Mt Brown and blowhole. Decided we would walk to the blow hole as it only says 30 mins. Down the road at the turnoff it says 1 hour and 30 mins, hope the first one is correct.


Some more pretty flowers.

Following a narrow path through the low growth.

Found a fence line – needed to stop the sheep falling off the edge of the cliffs I suppose.

On we went.

 Looking back to the carpark.

And further on we go.


A better specimen of acacia.

Looking back we could see one of the caves into the Remarkable Cave.

Over one sand dune we got blasted with sand as we went down the other side.


Further around and I can see the two cave entrances. The one on the left is the Tassie one.


Great views of the Cape and coastline and more caves.



Steve disappearing in the distance as I take photos.

Mt Brown is getting closer but we have found a sign about the Blow Hole so it should be near.



Found the Blowhole but it is a long way back from the edge and a long way down to the water. We could hear the roar of the water rushing in. I took a video of the sound.



Walked around the other side to peer down to see if we could see anything that side. No.



Looking down to the ocean. A long way down.

Looking across to Cape Raoul again.

Looking back at the two cave entrances.



Down the dunes and up again.



View back over to Safety Cove Beach to escarpment opposite.

Back to the truck for a cuppa, hiding from the wind. The road to Palmer Lookout is closed.

Turned off at the road to Port Puer. Looking back over to Port Arthur Historical Site.

The road passes a golf course then we arrive at locked gates and a sign about the boys’ prison.

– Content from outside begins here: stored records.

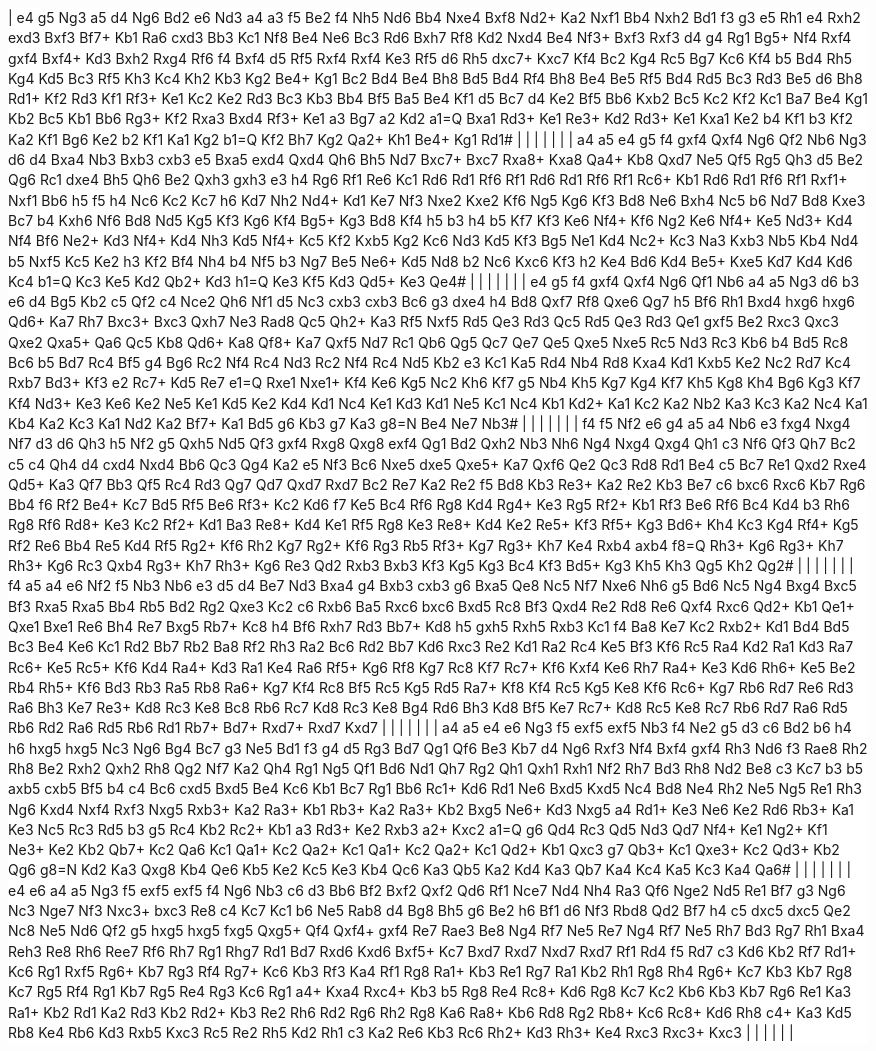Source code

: | e4 g5 Ng3 a5 d4 Ng6 Bd2 e6 Nd3 a4 a3 f5 Be2 f4 Nh5 Nd6 Bb4 Nxe4 Bxf8 Nd2+ Ka2 Nxf1 Bb4 Nxh2 Bd1 f3 g3 e5 Rh1 e4 Rxh2 exd3 Bxf3 Bf7+ Kb1 Ra6 cxd3 Bb3 Kc1 Nf8 Be4 Ne6 Bc3 Rd6 Bxh7 Rf8 Kd2 Nxd4 Be4 Nf3+ Bxf3 Rxf3 d4 g4 Rg1 Bg5+ Nf4 Rxf4 gxf4 Bxf4+ Kd3 Bxh2 Rxg4 Rf6 f4 Bxf4 d5 Rf5 Rxf4 Rxf4 Ke3 Rf5 d6 Rh5 dxc7+ Kxc7 Kf4 Bc2 Kg4 Rc5 Bg7 Kc6 Kf4 b5 Bd4 Rh5 Kg4 Kd5 Bc3 Rf5 Kh3 Kc4 Kh2 Kb3 Kg2 Be4+ Kg1 Bc2 Bd4 Be4 Bh8 Bd5 Bd4 Rf4 Bh8 Be4 Be5 Rf5 Bd4 Rd5 Bc3 Rd3 Be5 d6 Bh8 Rd1+ Kf2 Rd3 Kf1 Rf3+ Ke1 Kc2 Ke2 Rd3 Bc3 Kb3 Bb4 Bf5 Ba5 Be4 Kf1 d5 Bc7 d4 Ke2 Bf5 Bb6 Kxb2 Bc5 Kc2 Kf2 Kc1 Ba7 Be4 Kg1 Kb2 Bc5 Kb1 Bb6 Rg3+ Kf2 Rxa3 Bxd4 Rf3+ Ke1 a3 Bg7 a2 Kd2 a1=Q Bxa1 Rd3+ Ke1 Re3+ Kd2 Rd3+ Ke1 Kxa1 Ke2 b4 Kf1 b3 Kf2 Ka2 Kf1 Bg6 Ke2 b2 Kf1 Ka1 Kg2 b1=Q Kf2 Bh7 Kg2 Qa2+ Kh1 Be4+ Kg1 Rd1# |  |  |  |  |  |
| a4 a5 e4 g5 f4 gxf4 Qxf4 Ng6 Qf2 Nb6 Ng3 d6 d4 Bxa4 Nb3 Bxb3 cxb3 e5 Bxa5 exd4 Qxd4 Qh6 Bh5 Nd7 Bxc7+ Bxc7 Rxa8+ Kxa8 Qa4+ Kb8 Qxd7 Ne5 Qf5 Rg5 Qh3 d5 Be2 Qg6 Rc1 dxe4 Bh5 Qh6 Be2 Qxh3 gxh3 e3 h4 Rg6 Rf1 Re6 Kc1 Rd6 Rd1 Rf6 Rf1 Rd6 Rd1 Rf6 Rf1 Rc6+ Kb1 Rd6 Rd1 Rf6 Rf1 Rxf1+ Nxf1 Bb6 h5 f5 h4 Nc6 Kc2 Kc7 h6 Kd7 Nh2 Nd4+ Kd1 Ke7 Nf3 Nxe2 Kxe2 Kf6 Ng5 Kg6 Kf3 Bd8 Ne6 Bxh4 Nc5 b6 Nd7 Bd8 Kxe3 Bc7 b4 Kxh6 Nf6 Bd8 Nd5 Kg5 Kf3 Kg6 Kf4 Bg5+ Kg3 Bd8 Kf4 h5 b3 h4 b5 Kf7 Kf3 Ke6 Nf4+ Kf6 Ng2 Ke6 Nf4+ Ke5 Nd3+ Kd4 Nf4 Bf6 Ne2+ Kd3 Nf4+ Kd4 Nh3 Kd5 Nf4+ Kc5 Kf2 Kxb5 Kg2 Kc6 Nd3 Kd5 Kf3 Bg5 Ne1 Kd4 Nc2+ Kc3 Na3 Kxb3 Nb5 Kb4 Nd4 b5 Nxf5 Kc5 Ke2 h3 Kf2 Bf4 Nh4 b4 Nf5 b3 Ng7 Be5 Ne6+ Kd5 Nd8 b2 Nc6 Kxc6 Kf3 h2 Ke4 Bd6 Kd4 Be5+ Kxe5 Kd7 Kd4 Kd6 Kc4 b1=Q Kc3 Ke5 Kd2 Qb2+ Kd3 h1=Q Ke3 Kf5 Kd3 Qd5+ Ke3 Qe4# |  |  |  |  |  |
| e4 g5 f4 gxf4 Qxf4 Ng6 Qf1 Nb6 a4 a5 Ng3 d6 b3 e6 d4 Bg5 Kb2 c5 Qf2 c4 Nce2 Qh6 Nf1 d5 Nc3 cxb3 cxb3 Bc6 g3 dxe4 h4 Bd8 Qxf7 Rf8 Qxe6 Qg7 h5 Bf6 Rh1 Bxd4 hxg6 hxg6 Qd6+ Ka7 Rh7 Bxc3+ Bxc3 Qxh7 Ne3 Rad8 Qc5 Qh2+ Ka3 Rf5 Nxf5 Rd5 Qe3 Rd3 Qc5 Rd5 Qe3 Rd3 Qe1 gxf5 Be2 Rxc3 Qxc3 Qxe2 Qxa5+ Qa6 Qc5 Kb8 Qd6+ Ka8 Qf8+ Ka7 Qxf5 Nd7 Rc1 Qb6 Qg5 Qc7 Qe7 Qe5 Qxe5 Nxe5 Rc5 Nd3 Rc3 Kb6 b4 Bd5 Rc8 Bc6 b5 Bd7 Rc4 Bf5 g4 Bg6 Rc2 Nf4 Rc4 Nd3 Rc2 Nf4 Rc4 Nd5 Kb2 e3 Kc1 Ka5 Rd4 Nb4 Rd8 Kxa4 Kd1 Kxb5 Ke2 Nc2 Rd7 Kc4 Rxb7 Bd3+ Kf3 e2 Rc7+ Kd5 Re7 e1=Q Rxe1 Nxe1+ Kf4 Ke6 Kg5 Nc2 Kh6 Kf7 g5 Nb4 Kh5 Kg7 Kg4 Kf7 Kh5 Kg8 Kh4 Bg6 Kg3 Kf7 Kf4 Nd3+ Ke3 Ke6 Ke2 Ne5 Ke1 Kd5 Ke2 Kd4 Kd1 Nc4 Ke1 Kd3 Kd1 Ne5 Kc1 Nc4 Kb1 Kd2+ Ka1 Kc2 Ka2 Nb2 Ka3 Kc3 Ka2 Nc4 Ka1 Kb4 Ka2 Kc3 Ka1 Nd2 Ka2 Bf7+ Ka1 Bd5 g6 Kb3 g7 Ka3 g8=N Be4 Ne7 Nb3# |  |  |  |  |  |
| f4 f5 Nf2 e6 g4 a5 a4 Nb6 e3 fxg4 Nxg4 Nf7 d3 d6 Qh3 h5 Nf2 g5 Qxh5 Nd5 Qf3 gxf4 Rxg8 Qxg8 exf4 Qg1 Bd2 Qxh2 Nb3 Nh6 Ng4 Nxg4 Qxg4 Qh1 c3 Nf6 Qf3 Qh7 Bc2 c5 c4 Qh4 d4 cxd4 Nxd4 Bb6 Qc3 Qg4 Ka2 e5 Nf3 Bc6 Nxe5 dxe5 Qxe5+ Ka7 Qxf6 Qe2 Qc3 Rd8 Rd1 Be4 c5 Bc7 Re1 Qxd2 Rxe4 Qd5+ Ka3 Qf7 Bb3 Qf5 Rc4 Rd3 Qg7 Qd7 Qxd7 Rxd7 Bc2 Re7 Ka2 Re2 f5 Bd8 Kb3 Re3+ Ka2 Re2 Kb3 Be7 c6 bxc6 Rxc6 Kb7 Rg6 Bb4 f6 Rf2 Be4+ Kc7 Bd5 Rf5 Be6 Rf3+ Kc2 Kd6 f7 Ke5 Bc4 Rf6 Rg8 Kd4 Rg4+ Ke3 Rg5 Rf2+ Kb1 Rf3 Be6 Rf6 Bc4 Kd4 b3 Rh6 Rg8 Rf6 Rd8+ Ke3 Kc2 Rf2+ Kd1 Ba3 Re8+ Kd4 Ke1 Rf5 Rg8 Ke3 Re8+ Kd4 Ke2 Re5+ Kf3 Rf5+ Kg3 Bd6+ Kh4 Kc3 Kg4 Rf4+ Kg5 Rf2 Re6 Bb4 Re5 Kd4 Rf5 Rg2+ Kf6 Rh2 Kg7 Rg2+ Kf6 Rg3 Rb5 Rf3+ Kg7 Rg3+ Kh7 Ke4 Rxb4 axb4 f8=Q Rh3+ Kg6 Rg3+ Kh7 Rh3+ Kg6 Rc3 Qxb4 Rg3+ Kh7 Rh3+ Kg6 Re3 Qd2 Rxb3 Bxb3 Kf3 Kg5 Kg3 Bc4 Kf3 Bd5+ Kg3 Kh5 Kh3 Qg5 Kh2 Qg2# |  |  |  |  |  |
| f4 a5 a4 e6 Nf2 f5 Nb3 Nb6 e3 d5 d4 Be7 Nd3 Bxa4 g4 Bxb3 cxb3 g6 Bxa5 Qe8 Nc5 Nf7 Nxe6 Nh6 g5 Bd6 Nc5 Ng4 Bxg4 Bxc5 Bf3 Rxa5 Rxa5 Bb4 Rb5 Bd2 Rg2 Qxe3 Kc2 c6 Rxb6 Ba5 Rxc6 bxc6 Bxd5 Rc8 Bf3 Qxd4 Re2 Rd8 Re6 Qxf4 Rxc6 Qd2+ Kb1 Qe1+ Qxe1 Bxe1 Re6 Bh4 Re7 Bxg5 Rb7+ Kc8 h4 Bf6 Rxh7 Rd3 Bb7+ Kd8 h5 gxh5 Rxh5 Rxb3 Kc1 f4 Ba8 Ke7 Kc2 Rxb2+ Kd1 Bd4 Bd5 Bc3 Be4 Ke6 Kc1 Rd2 Bb7 Rb2 Ba8 Rf2 Rh3 Ra2 Bc6 Rd2 Bb7 Kd6 Rxc3 Re2 Kd1 Ra2 Rc4 Ke5 Bf3 Kf6 Rc5 Ra4 Kd2 Ra1 Kd3 Ra7 Rc6+ Ke5 Rc5+ Kf6 Kd4 Ra4+ Kd3 Ra1 Ke4 Ra6 Rf5+ Kg6 Rf8 Kg7 Rc8 Kf7 Rc7+ Kf6 Kxf4 Ke6 Rh7 Ra4+ Ke3 Kd6 Rh6+ Ke5 Be2 Rb4 Rh5+ Kf6 Bd3 Rb3 Ra5 Rb8 Ra6+ Kg7 Kf4 Rc8 Bf5 Rc5 Kg5 Rd5 Ra7+ Kf8 Kf4 Rc5 Kg5 Ke8 Kf6 Rc6+ Kg7 Rb6 Rd7 Re6 Rd3 Ra6 Bh3 Ke7 Re3+ Kd8 Rc3 Ke8 Bc8 Rb6 Rc7 Kd8 Rc3 Ke8 Bg4 Rd6 Bh3 Kd8 Bf5 Ke7 Rc7+ Kd8 Rc5 Ke8 Rc7 Rb6 Rd7 Ra6 Rd5 Rb6 Rd2 Ra6 Rd5 Rb6 Rd1 Rb7+ Bd7+ Rxd7+ Rxd7 Kxd7 |  |  |  |  |  |
| a4 a5 e4 e6 Ng3 f5 exf5 exf5 Nb3 f4 Ne2 g5 d3 c6 Bd2 b6 h4 h6 hxg5 hxg5 Nc3 Ng6 Bg4 Bc7 g3 Ne5 Bd1 f3 g4 d5 Rg3 Bd7 Qg1 Qf6 Be3 Kb7 d4 Ng6 Rxf3 Nf4 Bxf4 gxf4 Rh3 Nd6 f3 Rae8 Rh2 Rh8 Be2 Rxh2 Qxh2 Rh8 Qg2 Nf7 Ka2 Qh4 Rg1 Ng5 Qf1 Bd6 Nd1 Qh7 Rg2 Qh1 Qxh1 Rxh1 Nf2 Rh7 Bd3 Rh8 Nd2 Be8 c3 Kc7 b3 b5 axb5 cxb5 Bf5 b4 c4 Bc6 cxd5 Bxd5 Be4 Kc6 Kb1 Bc7 Rg1 Bb6 Rc1+ Kd6 Rd1 Ne6 Bxd5 Kxd5 Nc4 Bd8 Ne4 Rh2 Ne5 Ng5 Re1 Rh3 Ng6 Kxd4 Nxf4 Rxf3 Nxg5 Rxb3+ Ka2 Ra3+ Kb1 Rb3+ Ka2 Ra3+ Kb2 Bxg5 Ne6+ Kd3 Nxg5 a4 Rd1+ Ke3 Ne6 Ke2 Rd6 Rb3+ Ka1 Ke3 Nc5 Rc3 Rd5 b3 g5 Rc4 Kb2 Rc2+ Kb1 a3 Rd3+ Ke2 Rxb3 a2+ Kxc2 a1=Q g6 Qd4 Rc3 Qd5 Nd3 Qd7 Nf4+ Ke1 Ng2+ Kf1 Ne3+ Ke2 Kb2 Qb7+ Kc2 Qa6 Kc1 Qa1+ Kc2 Qa2+ Kc1 Qa1+ Kc2 Qa2+ Kc1 Qd2+ Kb1 Qxc3 g7 Qb3+ Kc1 Qxe3+ Kc2 Qd3+ Kb2 Qg6 g8=N Kd2 Ka3 Qxg8 Kb4 Qe6 Kb5 Ke2 Kc5 Ke3 Kb4 Qc6 Ka3 Qb5 Ka2 Kd4 Ka3 Qb7 Ka4 Kc4 Ka5 Kc3 Ka4 Qa6# |  |  |  |  |  |
| e4 e6 a4 a5 Ng3 f5 exf5 exf5 f4 Ng6 Nb3 c6 d3 Bb6 Bf2 Bxf2 Qxf2 Qd6 Rf1 Nce7 Nd4 Nh4 Ra3 Qf6 Nge2 Nd5 Re1 Bf7 g3 Ng6 Nc3 Nge7 Nf3 Nxc3+ bxc3 Re8 c4 Kc7 Kc1 b6 Ne5 Rab8 d4 Bg8 Bh5 g6 Be2 h6 Bf1 d6 Nf3 Rbd8 Qd2 Bf7 h4 c5 dxc5 dxc5 Qe2 Nc8 Ne5 Nd6 Qf2 g5 hxg5 hxg5 fxg5 Qxg5+ Qf4 Qxf4+ gxf4 Re7 Rae3 Be8 Ng4 Rf7 Ne5 Re7 Ng4 Rf7 Ne5 Rh7 Bd3 Rg7 Rh1 Bxa4 Reh3 Re8 Rh6 Ree7 Rf6 Rh7 Rg1 Rhg7 Rd1 Bd7 Rxd6 Kxd6 Bxf5+ Kc7 Bxd7 Rxd7 Nxd7 Rxd7 Rf1 Rd4 f5 Rd7 c3 Kd6 Kb2 Rf7 Rd1+ Kc6 Rg1 Rxf5 Rg6+ Kb7 Rg3 Rf4 Rg7+ Kc6 Kb3 Rf3 Ka4 Rf1 Rg8 Ra1+ Kb3 Re1 Rg7 Ra1 Kb2 Rh1 Rg8 Rh4 Rg6+ Kc7 Kb3 Kb7 Rg8 Kc7 Rg5 Rf4 Rg1 Kb7 Rg5 Re4 Rg3 Kc6 Rg1 a4+ Kxa4 Rxc4+ Kb3 b5 Rg8 Re4 Rc8+ Kd6 Rg8 Kc7 Kc2 Kb6 Kb3 Kb7 Rg6 Re1 Ka3 Ra1+ Kb2 Rd1 Ka2 Rd3 Kb2 Rd2+ Kb3 Re2 Rh6 Rd2 Rg6 Rh2 Rg8 Ka6 Ra8+ Kb6 Rd8 Rg2 Rb8+ Kc6 Rc8+ Kd6 Rh8 c4+ Ka3 Kd5 Rb8 Ke4 Rb6 Kd3 Rxb5 Kxc3 Rc5 Re2 Rh5 Kd2 Rh1 c3 Ka2 Re6 Kb3 Rc6 Rh2+ Kd3 Rh3+ Ke4 Rxc3 Rxc3+ Kxc3 |  |  |  |  |  |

On the road again and we turned off at Whites Beach. In the mouth of Wedge Bay are more salmon ponds.

Lots of houses in Whites Beach, varying from fancy homes to simple cottages, shacks and covered vans. Lots for sale though. Some seem to have a few vans so maybe they share the block. This guy is just getting started, a slab and a bbq.

White’s Beach goes along way round the bay.


Followed the road around to the other side (Apex Point) – looking back at all the ‘beach’ houses.

Two cute little islands called Brother and Sister.

A couple of boat shacks by the water. Steve liked the one with the big TV antenna. The other one is for sale. A lot more rock this side.

Wedge Island.

Through Nubeena, which is a fishing village looking over Parsons Bay and is the largest township on the Tasman Peninsula. The houses are tucked away as we drove through it didn’t look big at all. Whites Beach has a lot more houses though a lot looked like holiday homes.

Up the road we turned off to Roaring Beach. There were heaps of hidden rural blocks, most with “Land for Wildlife” and “Save the Animals” signs to we know who bought them!!

Stopped in the car park and headed over the sand dunes to the crashing ocean.


 Felt like we were the only ones who have walked here.
Then we found a note – I didn’t leave it!!!

Lots of rocks and this sandstone outcrop.


 It was definitely a Roaring Beach with Wedge Island off shore. The wind was freezing too.

Wandered around the beach, no shells, just rocks.




Looking out to Storm Bay.







 Up and down the dunes again.


Who wants to use the toilet – have to climb another sand dune so no thanks.

Someone has been cleaning up the beach.

Another backpacker in a station wagon has pulled up for the night. The cricket club has mowed and cleaned up all the rubbish ready for the cricket match on the weekend. Quiet night catching up on my blog and Steve reading his gold magazines hoping for inspiration!!